Violent crimes, which include homicides, sexual assaults, assaults and robberies, are also up 60 per cent from 1997 to 2002.
Violent crimes account for 9 per cent of all criminal code offences in Whistler, which is comparable to the provincial average.
McPhail said most of the violent crimes in Whistler are assaults, which stem from drinking.
The numbers are up by 60 per cent, he explained, simply because there is far more police reporting nowadays compared to previous years.
Every Friday and Saturday night, and during every long weekend or special event, Whistler's police force is beefed up with extra troops. This is in response to concerns from village businesses and the municipality. On any given Friday night there are four to six more officers on duty.
"Those officers are encouraged to make it a palatable stay for anybody in the village," said McPhail. "So if anybody decides to overindulge, those officers are there to 1) prevent that from happening and 2) deal with whatever does happen in that regard.

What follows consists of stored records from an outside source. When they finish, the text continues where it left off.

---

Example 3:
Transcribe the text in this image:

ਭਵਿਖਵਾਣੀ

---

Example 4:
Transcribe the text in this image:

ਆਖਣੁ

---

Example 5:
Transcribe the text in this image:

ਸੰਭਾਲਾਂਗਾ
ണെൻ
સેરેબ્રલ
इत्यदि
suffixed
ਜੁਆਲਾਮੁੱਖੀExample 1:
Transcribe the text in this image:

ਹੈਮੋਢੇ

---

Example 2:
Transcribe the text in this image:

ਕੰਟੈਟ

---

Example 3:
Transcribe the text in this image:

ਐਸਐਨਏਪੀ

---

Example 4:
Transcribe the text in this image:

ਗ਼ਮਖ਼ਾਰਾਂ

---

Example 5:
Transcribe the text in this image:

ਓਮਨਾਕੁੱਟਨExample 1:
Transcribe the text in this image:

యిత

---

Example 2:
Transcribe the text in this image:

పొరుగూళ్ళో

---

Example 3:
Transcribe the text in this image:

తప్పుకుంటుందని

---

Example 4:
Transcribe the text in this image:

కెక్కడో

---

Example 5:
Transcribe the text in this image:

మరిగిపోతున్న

"Officers are encouraged to write tickets."
This zero tolerance policy is also reflected in the number of provincial statue offences. Between 1997 and 2002 the number of provincial statute offences in Whistler increased 356 per cent, from 247 to more than 1,100.

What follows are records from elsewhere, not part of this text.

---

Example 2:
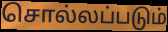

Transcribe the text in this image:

சொல்லப்படும்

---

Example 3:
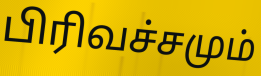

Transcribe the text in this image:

பிரிவச்சமும்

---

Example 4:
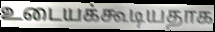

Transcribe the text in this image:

உடையக்கூடியதாக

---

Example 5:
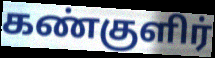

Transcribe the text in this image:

கண்குளிர்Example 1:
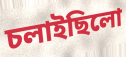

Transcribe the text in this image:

চলাইছিলো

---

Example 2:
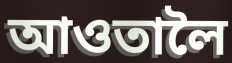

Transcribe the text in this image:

আওতালৈ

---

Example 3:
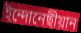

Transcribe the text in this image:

ইন্দোনেছীয়ান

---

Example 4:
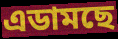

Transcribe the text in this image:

এডামছে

"This largely reflects the introduction of a no tolerance policy toward rowdiness, public drunkenness and open alcohol in the village," states the report.
Another factor which makes Whistler's crime statistics high, is the number of property offences in the resort. Property crimes accounted for 66 per cent of all Whistler criminal code offences in 2002, which is 10 per cent higher than the provincial average for the same year.
Affluent guests come for a holiday, explained McPhail, and leave expensive ski equipment and camera equipment in unlocked cars.
"So we have a lot of things of high value that are around the village for those that wish to take it," he added.
"We have a theft problem we're concerned with."
Despite the increasing statistics in the monitoring report, McPhail maintains Whistler is a safe place.
"As a result of the increase in police presence, there is a resulting increase in reporting crime statistics," he said,
" (Y)ou're seeing that (the increases) because we're out there. If we weren't out there, you'd be seeing all of that but it wouldn't be recorded."
The Community Monitoring Report can be accessed online at www.whistler.ca .
There will be an open house on Saturday, Feb. 19 at Myrtle Philip school in the Millar Room from 3:30 to 6:30 p.m. Municipal staff will be on hand to answer any questions.